◆ TEKS:
Perlu Obat Kuat Deindustrialisasi Dini   | Cek&Ricek Anugerah Pewarta Astra 2025 - Satukan Gerak, Terus Berdampak
Foto: Istimewa

Perlu Obat Kuat Deindustrialisasi Dini  

Ceknricek.com -- Selamat Tahun Baru 2020. Mari kita jalani tahun ini lebih optimistis. Meski tantangan akan semakin berat ke depannya. Indonesia akan memasuki era yang berubah. Era bonus demografi. Sebuah era yang ditandai oleh dominasi penduduk usia produktif. Puncaknya tahun 2030-2040. Sayangnya, kondisi itu dibayangi hantu middle income trap. Para ekonom memperingatkan jika laju pertumbuhan ekonomi hanya rata-rata 5,03% seperti lima tahun terakhir, Indonesia bakal gagal memanfaatkan bonus itu. 

Saat ini, penduduk Indonesia usia produktif, 15 hingga 64 tahun, sudah mencapai 68% dari total penduduk atau sekitar 196 juta. Kondisi ini diharapkan menjadi modal untuk mempercepat laju pertumbuhan ekonomi dan mengerek tingkat kesejahteraan bangsa ini ke level yang diharapkan para pendiri bangsa. Harapan ini hanya mungkin terwujud jika ada lapangan pekerjaan yang kian terbuka dan tersedianya tenaga kerja produktif.

Tapi, justru di sini masalahnya. Sektor industri manufaktur yang diharapkan menampung tenaga kerja yang berasal dari sektor pertanian justru mengalami deindustrialisasi dini. Satu hal yang semestinya belum terjadi pada perjalanan ekonomi Indonesia.

Meskipun pembangunan di Indonesia telah mengalami transformasi struktur ekonomi dan berhasil menciptakan pertumbuhan ekonomi yang relatif tinggi, namun masih menyisakan residu bagi keberlanjutan pembangunan perekonomian. Pangsa sektor primer (pertanian) semakin berkurang dan diiringi dengan meningkatnya pangsa sektor sekunder (industri) terhadap PDB.

◆ TUGAS YANG DIKERJAKAN: Tentukan apakah tiap pernyataan berikut sesuai dengan teks tentang deindustrialisasi dini di atas, lalu jawab ya atau tidak disertai kutipan kata-kata teks yang menjadi penentunya. 1. Puncak era bonus demografi berlangsung pada tahun 2030-2040. 2. Penduduk usia produktif Indonesia saat ini berjumlah sekitar 196 juta. 3. Pangsa sektor pertanian terhadap PDB semakin meningkat.

◆ INFORMASI YANG DIBERIKAN:
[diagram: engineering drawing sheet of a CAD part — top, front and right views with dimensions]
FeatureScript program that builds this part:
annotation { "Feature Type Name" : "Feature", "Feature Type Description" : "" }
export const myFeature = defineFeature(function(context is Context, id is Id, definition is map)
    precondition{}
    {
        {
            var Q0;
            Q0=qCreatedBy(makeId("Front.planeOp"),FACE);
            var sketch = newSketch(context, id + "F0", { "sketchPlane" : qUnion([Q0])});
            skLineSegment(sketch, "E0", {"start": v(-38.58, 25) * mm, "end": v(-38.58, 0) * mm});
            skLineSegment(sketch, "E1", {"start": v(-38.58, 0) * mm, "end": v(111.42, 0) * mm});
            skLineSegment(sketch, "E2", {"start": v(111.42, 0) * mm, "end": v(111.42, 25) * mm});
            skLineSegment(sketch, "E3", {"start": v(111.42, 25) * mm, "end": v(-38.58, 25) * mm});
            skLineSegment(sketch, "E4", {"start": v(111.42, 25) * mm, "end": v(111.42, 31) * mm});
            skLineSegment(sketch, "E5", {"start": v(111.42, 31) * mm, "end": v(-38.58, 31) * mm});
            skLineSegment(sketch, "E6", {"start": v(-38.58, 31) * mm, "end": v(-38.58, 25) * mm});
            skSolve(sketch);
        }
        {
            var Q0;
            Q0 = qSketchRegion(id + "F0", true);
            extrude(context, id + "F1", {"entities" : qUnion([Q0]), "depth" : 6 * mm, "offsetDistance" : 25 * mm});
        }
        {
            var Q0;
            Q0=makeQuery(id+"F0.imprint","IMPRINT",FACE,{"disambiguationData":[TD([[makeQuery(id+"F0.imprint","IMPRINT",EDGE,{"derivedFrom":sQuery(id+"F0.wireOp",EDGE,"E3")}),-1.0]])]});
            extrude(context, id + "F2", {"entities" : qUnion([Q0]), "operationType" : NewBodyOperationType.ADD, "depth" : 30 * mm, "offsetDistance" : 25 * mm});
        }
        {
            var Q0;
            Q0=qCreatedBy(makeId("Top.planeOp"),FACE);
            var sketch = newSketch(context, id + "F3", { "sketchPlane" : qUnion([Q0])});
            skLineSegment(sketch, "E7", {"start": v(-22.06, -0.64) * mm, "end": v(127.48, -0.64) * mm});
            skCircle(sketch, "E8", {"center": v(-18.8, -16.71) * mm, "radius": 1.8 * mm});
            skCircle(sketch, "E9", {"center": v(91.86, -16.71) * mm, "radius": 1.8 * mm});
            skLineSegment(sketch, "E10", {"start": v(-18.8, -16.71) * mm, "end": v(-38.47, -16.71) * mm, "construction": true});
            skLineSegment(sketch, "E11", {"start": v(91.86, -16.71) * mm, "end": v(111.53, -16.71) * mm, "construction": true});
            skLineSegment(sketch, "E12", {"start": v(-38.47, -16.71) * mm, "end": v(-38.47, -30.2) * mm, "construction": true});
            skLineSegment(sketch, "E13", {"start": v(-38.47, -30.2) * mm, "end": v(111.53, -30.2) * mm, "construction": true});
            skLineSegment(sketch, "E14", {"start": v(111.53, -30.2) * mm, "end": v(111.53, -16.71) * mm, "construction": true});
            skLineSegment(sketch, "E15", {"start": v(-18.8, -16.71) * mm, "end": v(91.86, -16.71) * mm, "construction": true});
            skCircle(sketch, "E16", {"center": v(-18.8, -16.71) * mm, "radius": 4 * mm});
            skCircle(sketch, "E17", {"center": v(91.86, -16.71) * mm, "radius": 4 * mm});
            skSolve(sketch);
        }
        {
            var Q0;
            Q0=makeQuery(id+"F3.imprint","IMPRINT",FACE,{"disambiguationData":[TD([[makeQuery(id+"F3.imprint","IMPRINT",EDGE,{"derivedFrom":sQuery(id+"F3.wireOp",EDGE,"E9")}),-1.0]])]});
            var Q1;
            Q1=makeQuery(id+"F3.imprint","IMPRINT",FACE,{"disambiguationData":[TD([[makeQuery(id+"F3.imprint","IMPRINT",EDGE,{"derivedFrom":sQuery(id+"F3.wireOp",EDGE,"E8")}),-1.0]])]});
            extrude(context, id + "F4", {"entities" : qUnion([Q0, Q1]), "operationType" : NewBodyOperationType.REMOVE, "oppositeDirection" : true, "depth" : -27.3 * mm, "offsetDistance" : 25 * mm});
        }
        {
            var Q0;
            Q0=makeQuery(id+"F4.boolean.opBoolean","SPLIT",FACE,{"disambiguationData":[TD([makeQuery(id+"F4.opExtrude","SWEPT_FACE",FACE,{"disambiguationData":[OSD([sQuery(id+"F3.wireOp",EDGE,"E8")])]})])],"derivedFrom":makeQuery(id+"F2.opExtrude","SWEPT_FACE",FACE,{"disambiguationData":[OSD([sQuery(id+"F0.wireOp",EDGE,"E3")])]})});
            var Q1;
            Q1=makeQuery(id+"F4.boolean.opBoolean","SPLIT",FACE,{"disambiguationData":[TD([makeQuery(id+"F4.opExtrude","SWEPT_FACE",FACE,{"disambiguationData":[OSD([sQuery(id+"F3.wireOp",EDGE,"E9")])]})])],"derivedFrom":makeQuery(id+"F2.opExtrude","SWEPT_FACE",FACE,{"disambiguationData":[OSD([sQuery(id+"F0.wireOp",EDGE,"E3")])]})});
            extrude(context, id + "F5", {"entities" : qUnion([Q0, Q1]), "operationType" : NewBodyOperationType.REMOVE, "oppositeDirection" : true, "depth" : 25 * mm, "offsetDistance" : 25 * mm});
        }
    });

◆ JAWABAN LATIHAN INI:
1. Ya: "Puncaknya tahun 2030-2040."
2. Ya: "sudah mencapai 68% dari total penduduk atau sekitar 196 juta"
3. Tidak: "Pangsa sektor primer (pertanian) semakin berkurang"